Başbakan’ın Mübarek’i uyarması, halkın sesine kulak ver demesi..
Meydanı, gösterileri meşru sayması çok önemli.. Mısır açısından değil bizim açımızdan önemli..
Alışık olmadığımız bir davranış..
Gelin önce hayra yoralım..
Başbakan için tek kriter sandıktır.. Demokrasiyi sandıkla sınırlı görür.. Sandıktan çıkanın istediğini yapma hakkı olduğuna inanır..
Bugüne dek izlediği politika bu merkezde oldu.. Bu ülkenin başbakanına bu denir mi diye kızmasının altında da bu felsefe yatıyor:
Ben seçimle geldim.. Sen kimsin ki beni eleştireceksin, beni protesto edeceksin, bana karşı yürüyüş yapacaksın!..
Beğenmediği söz ve davranışta bulunanları, politikaya davet etmesinin, siyasete gir o zaman diye seslenmesinin nedeni buydu..
Demokrasilerde seçimin çok önemli ama tek enstrüman olmadığını kabul etmiyordu..
İngiltere Başbakanı Blair’in sokağın tepkisi nedeniyle süresi dolmadan başbakanlığı bırakmasını anlamaması bu yüzdendi..
İran Cumhurbaşkanı Ahmedinecad’a karşı gösterilere, ‘ama halk onu seçti’ diye tepki göstermesi de aynı sebeptendi..
İktidara yönelik her türlü toplantı, gösteri, yürüyüş, protesto, ıslıklama gibi davranışları ‘hükümeti al aşağı etme girişimi’ olarak görüp yasadışı sayması da aynı bakışın sonucuydu..
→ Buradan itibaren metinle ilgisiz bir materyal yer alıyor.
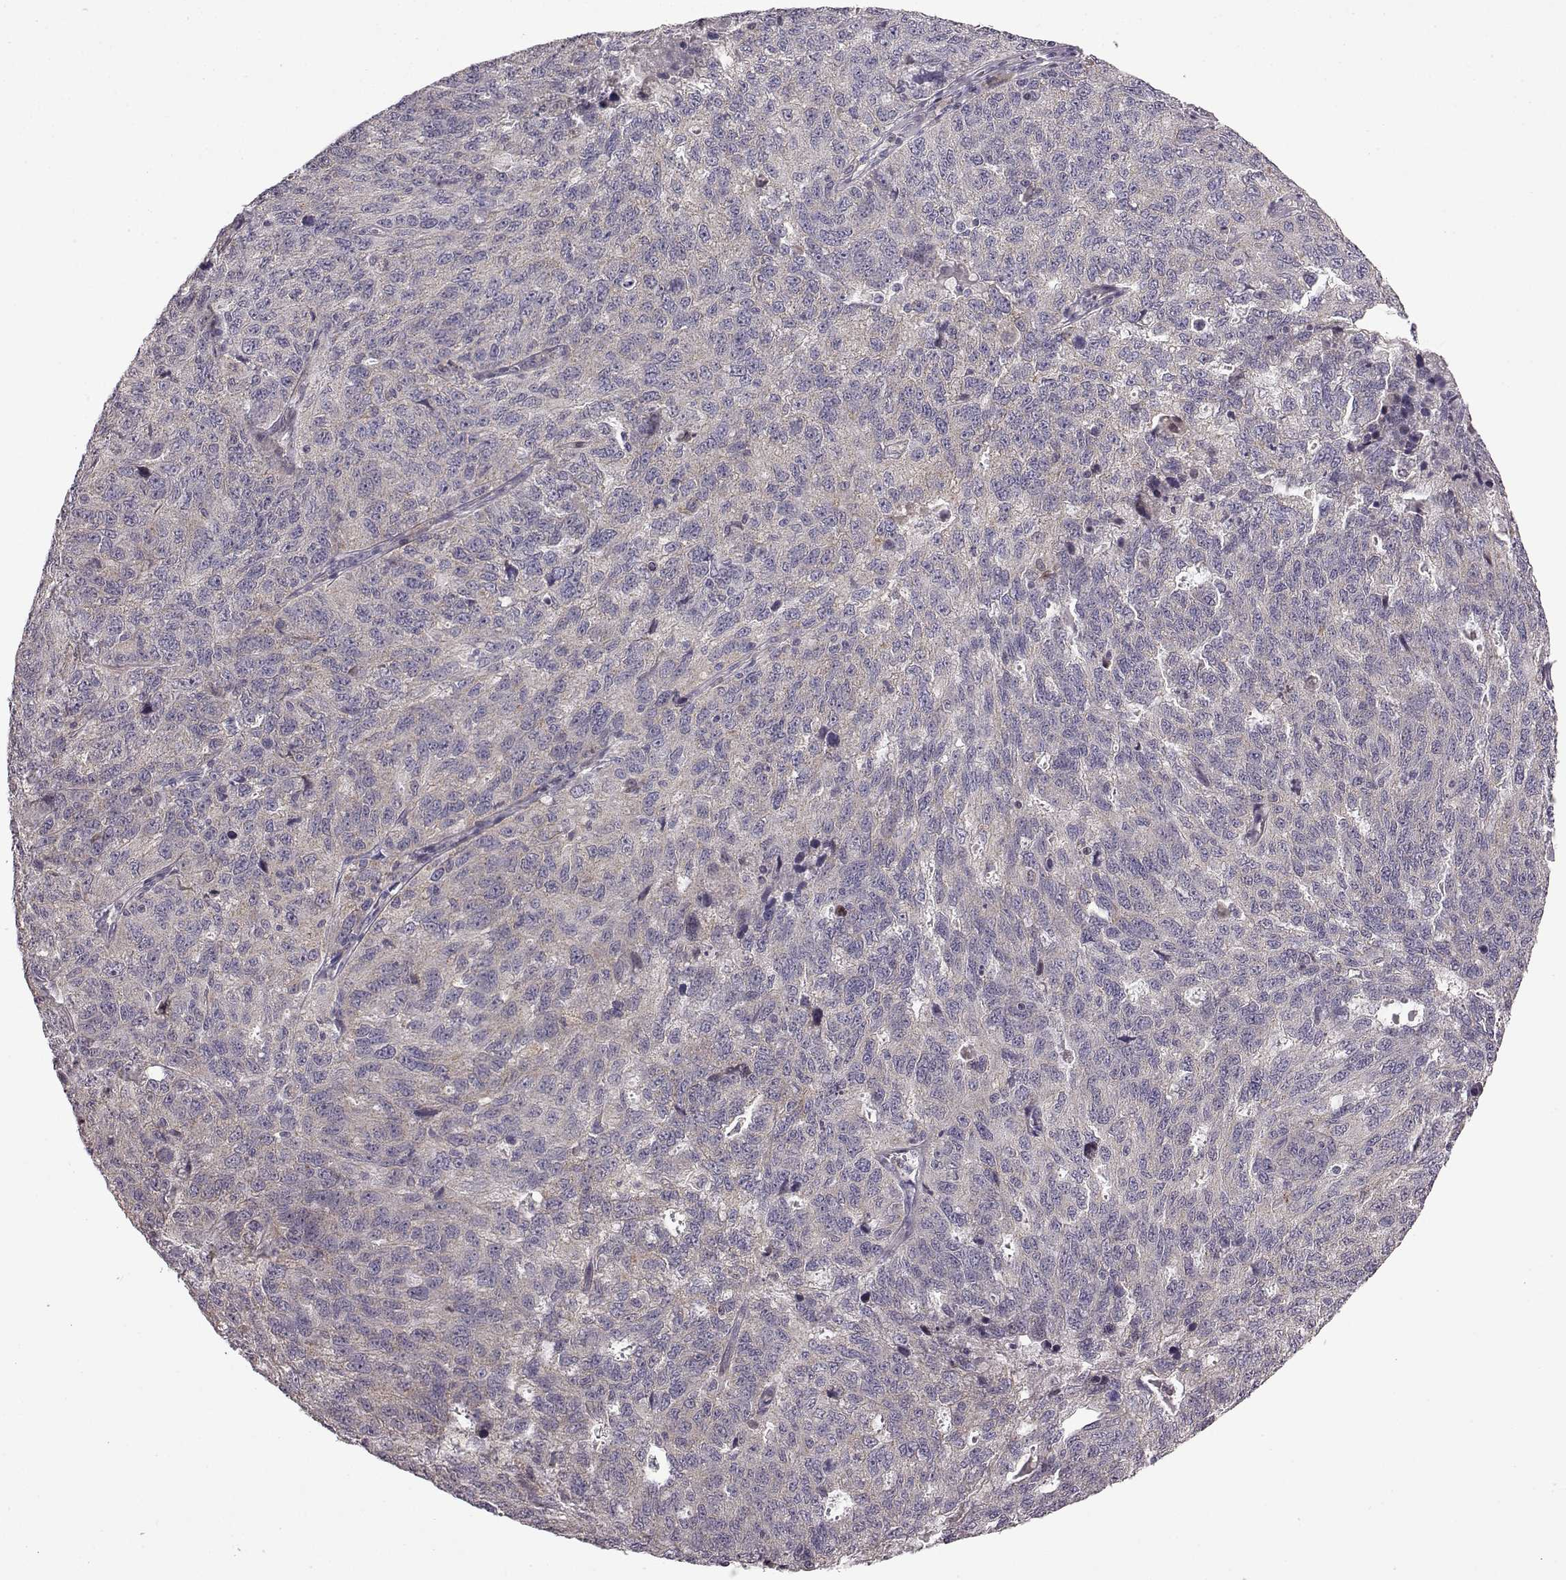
{"staining": {"intensity": "negative", "quantity": "none", "location": "none"}, "tissue": "ovarian cancer", "cell_type": "Tumor cells", "image_type": "cancer", "snomed": [{"axis": "morphology", "description": "Cystadenocarcinoma, serous, NOS"}, {"axis": "topography", "description": "Ovary"}], "caption": "Immunohistochemistry micrograph of neoplastic tissue: ovarian cancer stained with DAB (3,3'-diaminobenzidine) displays no significant protein expression in tumor cells.", "gene": "B3GNT6", "patient": {"sex": "female", "age": 71}}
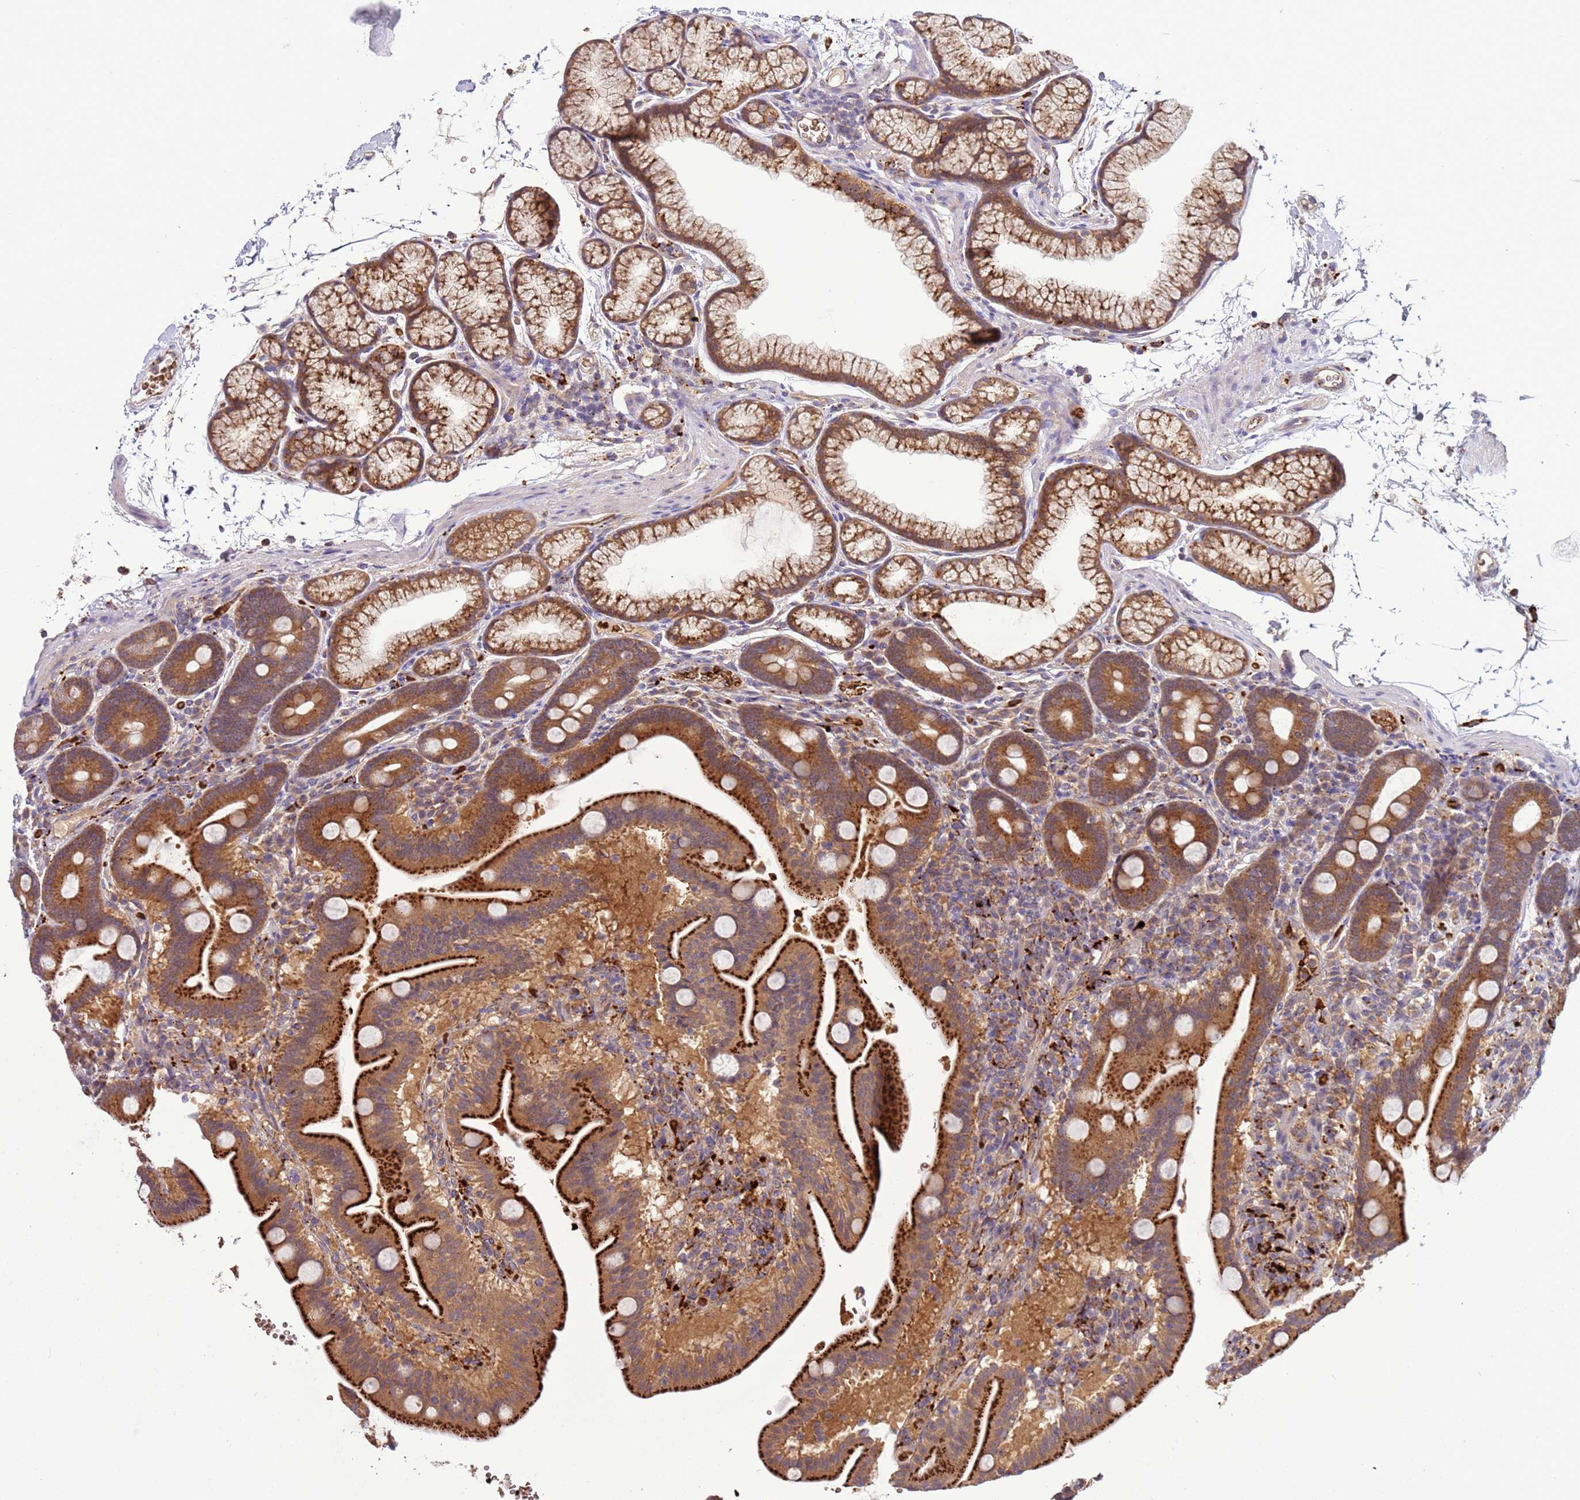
{"staining": {"intensity": "strong", "quantity": ">75%", "location": "cytoplasmic/membranous"}, "tissue": "duodenum", "cell_type": "Glandular cells", "image_type": "normal", "snomed": [{"axis": "morphology", "description": "Normal tissue, NOS"}, {"axis": "topography", "description": "Duodenum"}], "caption": "Protein staining reveals strong cytoplasmic/membranous positivity in about >75% of glandular cells in unremarkable duodenum. (IHC, brightfield microscopy, high magnification).", "gene": "VPS36", "patient": {"sex": "male", "age": 54}}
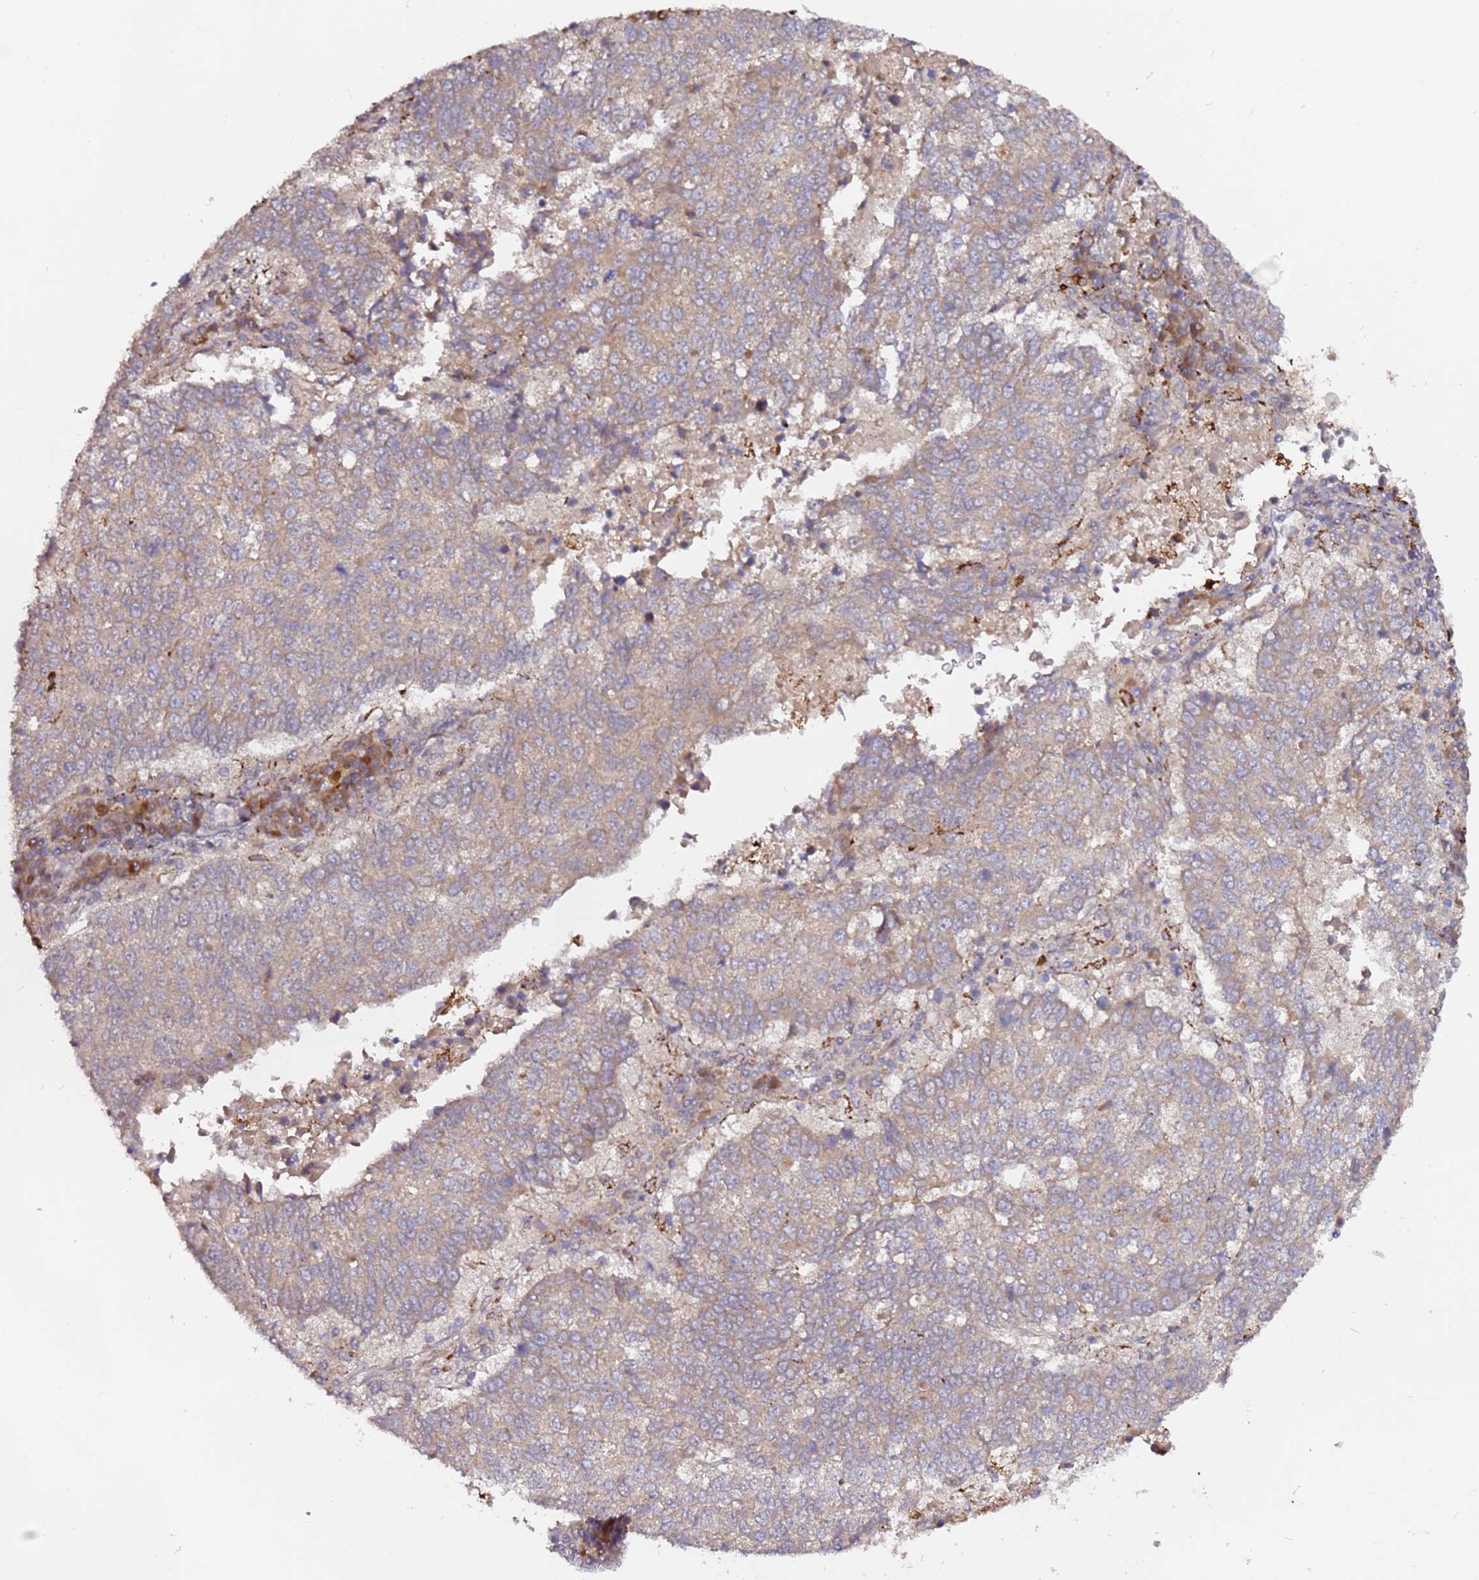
{"staining": {"intensity": "weak", "quantity": "25%-75%", "location": "cytoplasmic/membranous"}, "tissue": "lung cancer", "cell_type": "Tumor cells", "image_type": "cancer", "snomed": [{"axis": "morphology", "description": "Squamous cell carcinoma, NOS"}, {"axis": "topography", "description": "Lung"}], "caption": "Squamous cell carcinoma (lung) was stained to show a protein in brown. There is low levels of weak cytoplasmic/membranous expression in about 25%-75% of tumor cells.", "gene": "ALG11", "patient": {"sex": "male", "age": 73}}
Demokrasiye bu pencereden bakan Erdoğan’ın Tahrir meydanını meşru ve haklı sayması az buz bir şey değil..
Zihinsel devrim gibi..
Başbakan’ın sözlerini hayra yorarsak şu sonuç çıkıyor..
Demek ki seçen seçilen ilişkisine daha yumuşak bakacak.. Seçenin işi seçimle biter demeyecek. Her türlü eleştiriyi de protestoyu da artık demokrasinin icabı sayacak.. Demokrasinin olmazsa olmazı..
* * *
Şimdi de hayra yormadan bakalım..
Başbakan’ın bu çıkışı, protestoları meşru sayması Mısır’la sınırlıdır.. Suriye’ye, Yemen’e bile ulaşmaz..
Türkiye’ye gelmesi düşünülemez..
Çünkü bu tavrının altında Mübarek’i sevmemesi yatıyor..
Sevmemenin ötesinde İsrail ile işbirliği yaptığı için, Hamas’ı terör örgütü olarak gördüğü için, Gazze’ye ambargo uyguladığı için nefret ediyor..
Tahrir meydanına verdiği destek bu sebepledir..
* * *
Sizce hangisi?
Birincisi mi, ikincisi mi?
Başbakan değişiyor mu? Her türlü gösteri haktır demeye mi başladı?
Yoksa ‘halkın sesini dinle’ tavrı Kahire’yle sınırlı mı?
* * *
Torba yasasını protesto eden çalışanları biber gazıyla püskürttüğüne göre şimdilik ikincisi ağır basıyor..
Gene de biz ‘eski alışkanlıktı, polis Başbakan’daki değişimi henüz anlayamadı’ diyerek hayra yoralım..
Vay be CHP sen neymişsin
Cuma günü; ‘Nedir bu CHP merakı’ başlıklı bir yazı kaleme almıştım..
Mısır’da olaylar bile mola verdirmedi.. Yine lafı döndürüp dolaştırıyorlar CHP’ye getirip satırla doğruyorlar demiştim..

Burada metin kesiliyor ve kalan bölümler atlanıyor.